Ethan A. Nadelman, founder of the Drug Policy Alliance, which opposed the war on drugs, said in an email about Drug Drucker: Many of them have resulted in policy changes regarding influential publications, new organizations, and all aspects of harm reduction.
Dr. Drucker was the founder of global/American physicians and their chairman from 1993 to 1997. Founding editor of the chief of Harm Reduction Journal. Founder of the International Association for Reducing Hazards.
Drucker, a professor at the Milken Institute's School of Public Health at George Washington University and a former administrator at the federal Occupational Safety and Health Department, said he was “deeply caring for people.” Reduction, we argue that people should not punish people for who they are and the decisions they make, but should help them become healthier and fulfilling. ”

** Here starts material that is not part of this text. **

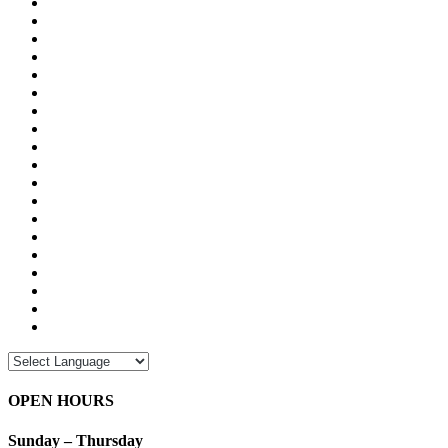
OPEN HOURS
Sunday – Thursday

Ernest Mo Drucker was born in Brooklyn on March 29, 1940. His father, Joseph, was an ITT mechanic. His wife, Beatrice (Strull) Drucker, overseen the house.
Ernest grew up in the Brighton Beach section of the Borough and graduated from Brooklyn Technology High School with plans to become an engineer. However, he was drawn to psychology at City College in New York, where he received his bachelor's degree in 1962, then a Ph.D.
At Montefiore/Einstein, he was a pupil of the doctor. H. Jack Geiger and Victor Said are two advocates of health care for the poor, Dr. Drucker is the director of public health and policy studies, and has been working at the post until 1990. He was founding director of the patient drug treatment program.
He regularly reinvented himself professionally, shifting his focus between heroin addiction, public health, occupational safety, AIDS and prison alternatives.
In addition to his son Jesse, an investigative reporter for the New York Times, Dr. Drucker was survived by his wife, Jeri (Rossner) Drucker, an artist. his brother, Alan. and two grandchildren.